WHAT NEEDS TO BE DONE: From each of the rows below, pull out every naming line, from kingdom to common name, and copy each one word for word.

◇ ◇ ◇ ◇ ◇

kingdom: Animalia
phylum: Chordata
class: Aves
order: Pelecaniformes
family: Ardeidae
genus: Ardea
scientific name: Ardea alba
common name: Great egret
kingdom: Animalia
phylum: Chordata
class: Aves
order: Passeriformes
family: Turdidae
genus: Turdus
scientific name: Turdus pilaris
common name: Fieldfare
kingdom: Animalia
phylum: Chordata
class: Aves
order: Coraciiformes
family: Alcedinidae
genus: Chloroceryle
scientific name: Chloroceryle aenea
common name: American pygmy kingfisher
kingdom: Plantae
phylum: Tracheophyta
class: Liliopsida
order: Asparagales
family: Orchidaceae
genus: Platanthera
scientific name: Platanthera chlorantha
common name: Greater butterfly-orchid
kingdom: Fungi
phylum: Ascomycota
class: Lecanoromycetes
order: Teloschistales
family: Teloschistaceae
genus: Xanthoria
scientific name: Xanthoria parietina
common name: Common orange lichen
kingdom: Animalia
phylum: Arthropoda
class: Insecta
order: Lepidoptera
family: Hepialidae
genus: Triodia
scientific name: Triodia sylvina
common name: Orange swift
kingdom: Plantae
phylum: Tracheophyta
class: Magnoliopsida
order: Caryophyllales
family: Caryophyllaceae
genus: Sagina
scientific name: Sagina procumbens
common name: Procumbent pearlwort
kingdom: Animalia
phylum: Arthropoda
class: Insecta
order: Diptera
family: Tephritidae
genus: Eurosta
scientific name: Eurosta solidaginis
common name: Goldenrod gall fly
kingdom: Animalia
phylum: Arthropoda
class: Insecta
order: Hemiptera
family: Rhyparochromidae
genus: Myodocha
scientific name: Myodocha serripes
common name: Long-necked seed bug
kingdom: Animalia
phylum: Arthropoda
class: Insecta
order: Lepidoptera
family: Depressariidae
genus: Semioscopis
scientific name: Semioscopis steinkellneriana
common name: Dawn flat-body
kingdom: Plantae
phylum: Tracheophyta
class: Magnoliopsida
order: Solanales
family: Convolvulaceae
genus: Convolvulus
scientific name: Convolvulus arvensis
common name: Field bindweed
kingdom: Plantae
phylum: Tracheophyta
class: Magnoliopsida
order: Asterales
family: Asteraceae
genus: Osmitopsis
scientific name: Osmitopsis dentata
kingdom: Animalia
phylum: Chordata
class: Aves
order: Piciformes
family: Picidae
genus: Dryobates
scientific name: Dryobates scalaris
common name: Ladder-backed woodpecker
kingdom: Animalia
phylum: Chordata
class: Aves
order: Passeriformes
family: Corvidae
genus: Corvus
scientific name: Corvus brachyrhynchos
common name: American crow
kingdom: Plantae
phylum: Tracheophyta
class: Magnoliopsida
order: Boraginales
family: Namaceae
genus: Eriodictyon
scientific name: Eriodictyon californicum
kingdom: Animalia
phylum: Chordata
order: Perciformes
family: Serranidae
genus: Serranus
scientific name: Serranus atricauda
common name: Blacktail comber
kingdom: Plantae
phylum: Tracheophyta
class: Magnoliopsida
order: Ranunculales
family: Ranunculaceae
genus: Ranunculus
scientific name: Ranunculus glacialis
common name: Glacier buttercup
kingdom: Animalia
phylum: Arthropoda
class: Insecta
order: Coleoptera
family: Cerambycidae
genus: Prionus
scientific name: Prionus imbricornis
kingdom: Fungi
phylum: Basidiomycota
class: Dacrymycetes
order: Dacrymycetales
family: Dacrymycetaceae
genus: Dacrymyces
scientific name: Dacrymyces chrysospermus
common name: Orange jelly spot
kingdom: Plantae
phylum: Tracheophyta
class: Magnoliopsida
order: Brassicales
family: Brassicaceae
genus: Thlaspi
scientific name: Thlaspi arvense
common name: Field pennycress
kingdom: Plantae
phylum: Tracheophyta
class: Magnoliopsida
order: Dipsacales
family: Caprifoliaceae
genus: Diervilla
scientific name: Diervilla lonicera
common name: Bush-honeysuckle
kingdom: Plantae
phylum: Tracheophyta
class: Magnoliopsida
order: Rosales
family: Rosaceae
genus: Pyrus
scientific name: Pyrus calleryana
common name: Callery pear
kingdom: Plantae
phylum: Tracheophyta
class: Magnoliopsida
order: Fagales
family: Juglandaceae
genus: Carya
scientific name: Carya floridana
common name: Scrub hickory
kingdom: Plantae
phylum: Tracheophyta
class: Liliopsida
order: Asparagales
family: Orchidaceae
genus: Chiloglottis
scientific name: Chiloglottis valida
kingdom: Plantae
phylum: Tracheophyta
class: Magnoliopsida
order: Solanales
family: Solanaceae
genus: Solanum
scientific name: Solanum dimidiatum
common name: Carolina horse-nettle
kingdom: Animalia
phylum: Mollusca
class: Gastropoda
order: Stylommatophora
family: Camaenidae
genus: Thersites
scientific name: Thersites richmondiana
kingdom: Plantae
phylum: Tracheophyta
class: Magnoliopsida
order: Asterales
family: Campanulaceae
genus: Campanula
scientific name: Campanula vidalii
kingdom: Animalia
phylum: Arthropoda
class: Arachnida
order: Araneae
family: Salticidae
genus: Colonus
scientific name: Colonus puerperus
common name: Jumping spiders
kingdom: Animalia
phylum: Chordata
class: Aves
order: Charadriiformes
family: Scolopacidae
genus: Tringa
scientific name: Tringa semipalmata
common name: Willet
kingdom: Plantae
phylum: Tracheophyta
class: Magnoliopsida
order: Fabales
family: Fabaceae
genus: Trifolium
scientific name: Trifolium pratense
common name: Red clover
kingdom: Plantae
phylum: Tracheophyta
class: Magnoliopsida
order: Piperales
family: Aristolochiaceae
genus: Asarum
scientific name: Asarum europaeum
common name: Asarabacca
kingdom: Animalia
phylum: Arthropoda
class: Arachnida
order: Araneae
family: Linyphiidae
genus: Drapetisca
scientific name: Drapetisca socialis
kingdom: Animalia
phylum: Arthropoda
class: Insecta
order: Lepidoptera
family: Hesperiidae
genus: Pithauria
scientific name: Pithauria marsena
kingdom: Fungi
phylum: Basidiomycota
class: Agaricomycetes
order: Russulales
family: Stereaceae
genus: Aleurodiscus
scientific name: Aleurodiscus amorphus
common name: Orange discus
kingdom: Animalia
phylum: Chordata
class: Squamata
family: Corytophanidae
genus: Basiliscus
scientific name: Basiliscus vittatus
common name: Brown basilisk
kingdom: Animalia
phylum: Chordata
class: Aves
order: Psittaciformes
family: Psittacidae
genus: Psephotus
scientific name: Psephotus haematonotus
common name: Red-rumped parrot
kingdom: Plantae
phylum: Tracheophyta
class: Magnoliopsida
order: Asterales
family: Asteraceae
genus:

◇ ◇ ◇ ◇ ◇

WORKED ANSWER:
kingdom: Animalia
phylum: Chordata
class: Aves
order: Pelecaniformes
family: Ardeidae
genus: Ardea
scientific name: Ardea alba
common name: Great egret
kingdom: Animalia
phylum: Chordata
class: Aves
order: Passeriformes
family: Turdidae
genus: Turdus
scientific name: Turdus pilaris
common name: Fieldfare
kingdom: Animalia
phylum: Chordata
class: Aves
order: Coraciiformes
family: Alcedinidae
genus: Chloroceryle
scientific name: Chloroceryle aenea
common name: American pygmy kingfisher
kingdom: Plantae
phylum: Tracheophyta
class: Liliopsida
order: Asparagales
family: Orchidaceae
genus: Platanthera
scientific name: Platanthera chlorantha
common name: Greater butterfly-orchid
kingdom: Fungi
phylum: Ascomycota
class: Lecanoromycetes
order: Teloschistales
family: Teloschistaceae
genus: Xanthoria
scientific name: Xanthoria parietina
common name: Common orange lichen
kingdom: Animalia
phylum: Arthropoda
class: Insecta
order: Lepidoptera
family: Hepialidae
genus: Triodia
scientific name: Triodia sylvina
common name: Orange swift
kingdom: Plantae
phylum: Tracheophyta
class: Magnoliopsida
order: Caryophyllales
family: Caryophyllaceae
genus: Sagina
scientific name: Sagina procumbens
common name: Procumbent pearlwort
kingdom: Animalia
phylum: Arthropoda
class: Insecta
order: Diptera
family: Tephritidae
genus: Eurosta
scientific name: Eurosta solidaginis
common name: Goldenrod gall fly
kingdom: Animalia
phylum: Arthropoda
class: Insecta
order: Hemiptera
family: Rhyparochromidae
genus: Myodocha
scientific name: Myodocha serripes
common name: Long-necked seed bug
kingdom: Animalia
phylum: Arthropoda
class: Insecta
order: Lepidoptera
family: Depressariidae
genus: Semioscopis
scientific name: Semioscopis steinkellneriana
common name: Dawn flat-body
kingdom: Plantae
phylum: Tracheophyta
class: Magnoliopsida
order: Solanales
family: Convolvulaceae
genus: Convolvulus
scientific name: Convolvulus arvensis
common name: Field bindweed
kingdom: Plantae
phylum: Tracheophyta
class: Magnoliopsida
order: Asterales
family: Asteraceae
genus: Osmitopsis
scientific name: Osmitopsis dentata
kingdom: Animalia
phylum: Chordata
class: Aves
order: Piciformes
family: Picidae
genus: Dryobates
scientific name: Dryobates scalaris
common name: Ladder-backed woodpecker
kingdom: Animalia
phylum: Chordata
class: Aves
order: Passeriformes
family: Corvidae
genus: Corvus
scientific name: Corvus brachyrhynchos
common name: American crow
kingdom: Plantae
phylum: Tracheophyta
class: Magnoliopsida
order: Boraginales
family: Namaceae
genus: Eriodictyon
scientific name: Eriodictyon californicum
kingdom: Animalia
phylum: Chordata
order: Perciformes
family: Serranidae
genus: Serranus
scientific name: Serranus atricauda
common name: Blacktail comber
kingdom: Plantae
phylum: Tracheophyta
class: Magnoliopsida
order: Ranunculales
family: Ranunculaceae
genus: Ranunculus
scientific name: Ranunculus glacialis
common name: Glacier buttercup
kingdom: Animalia
phylum: Arthropoda
class: Insecta
order: Coleoptera
family: Cerambycidae
genus: Prionus
scientific name: Prionus imbricornis
kingdom: Fungi
phylum: Basidiomycota
class: Dacrymycetes
order: Dacrymycetales
family: Dacrymycetaceae
genus: Dacrymyces
scientific name: Dacrymyces chrysospermus
common name: Orange jelly spot
kingdom: Plantae
phylum: Tracheophyta
class: Magnoliopsida
order: Brassicales
family: Brassicaceae
genus: Thlaspi
scientific name: Thlaspi arvense
common name: Field pennycress
kingdom: Plantae
phylum: Tracheophyta
class: Magnoliopsida
order: Dipsacales
family: Caprifoliaceae
genus: Diervilla
scientific name: Diervilla lonicera
common name: Bush-honeysuckle
kingdom: Plantae
phylum: Tracheophyta
class: Magnoliopsida
order: Rosales
family: Rosaceae
genus: Pyrus
scientific name: Pyrus calleryana
common name: Callery pear
kingdom: Plantae
phylum: Tracheophyta
class: Magnoliopsida
order: Fagales
family: Juglandaceae
genus: Carya
scientific name: Carya floridana
common name: Scrub hickory
kingdom: Plantae
phylum: Tracheophyta
class: Liliopsida
order: Asparagales
family: Orchidaceae
genus: Chiloglottis
scientific name: Chiloglottis valida
kingdom: Plantae
phylum: Tracheophyta
class: Magnoliopsida
order: Solanales
family: Solanaceae
genus: Solanum
scientific name: Solanum dimidiatum
common name: Carolina horse-nettle
kingdom: Animalia
phylum: Mollusca
class: Gastropoda
order: Stylommatophora
family: Camaenidae
genus: Thersites
scientific name: Thersites richmondiana
kingdom: Plantae
phylum: Tracheophyta
class: Magnoliopsida
order: Asterales
family: Campanulaceae
genus: Campanula
scientific name: Campanula vidalii
kingdom: Animalia
phylum: Arthropoda
class: Arachnida
order: Araneae
family: Salticidae
genus: Colonus
scientific name: Colonus puerperus
common name: Jumping spiders
kingdom: Animalia
phylum: Chordata
class: Aves
order: Charadriiformes
family: Scolopacidae
genus: Tringa
scientific name: Tringa semipalmata
common name: Willet
kingdom: Plantae
phylum: Tracheophyta
class: Magnoliopsida
order: Fabales
family: Fabaceae
genus: Trifolium
scientific name: Trifolium pratense
common name: Red clover
kingdom: Plantae
phylum: Tracheophyta
class: Magnoliopsida
order: Piperales
family: Aristolochiaceae
genus: Asarum
scientific name: Asarum europaeum
common name: Asarabacca
kingdom: Animalia
phylum: Arthropoda
class: Arachnida
order: Araneae
family: Linyphiidae
genus: Drapetisca
scientific name: Drapetisca socialis
kingdom: Animalia
phylum: Arthropoda
class: Insecta
order: Lepidoptera
family: Hesperiidae
genus: Pithauria
scientific name: Pithauria marsena
kingdom: Fungi
phylum: Basidiomycota
class: Agaricomycetes
order: Russulales
family: Stereaceae
genus: Aleurodiscus
scientific name: Aleurodiscus amorphus
common name: Orange discus
kingdom: Animalia
phylum: Chordata
class: Squamata
family: Corytophanidae
genus: Basiliscus
scientific name: Basiliscus vittatus
common name: Brown basilisk
kingdom: Animalia
phylum: Chordata
class: Aves
order: Psittaciformes
family: Psittacidae
genus: Psephotus
scientific name: Psephotus haematonotus
common name: Red-rumped parrot
kingdom: Plantae
phylum: Tracheophyta
class: Magnoliopsida
order: Asterales
family: Asteraceae
genus:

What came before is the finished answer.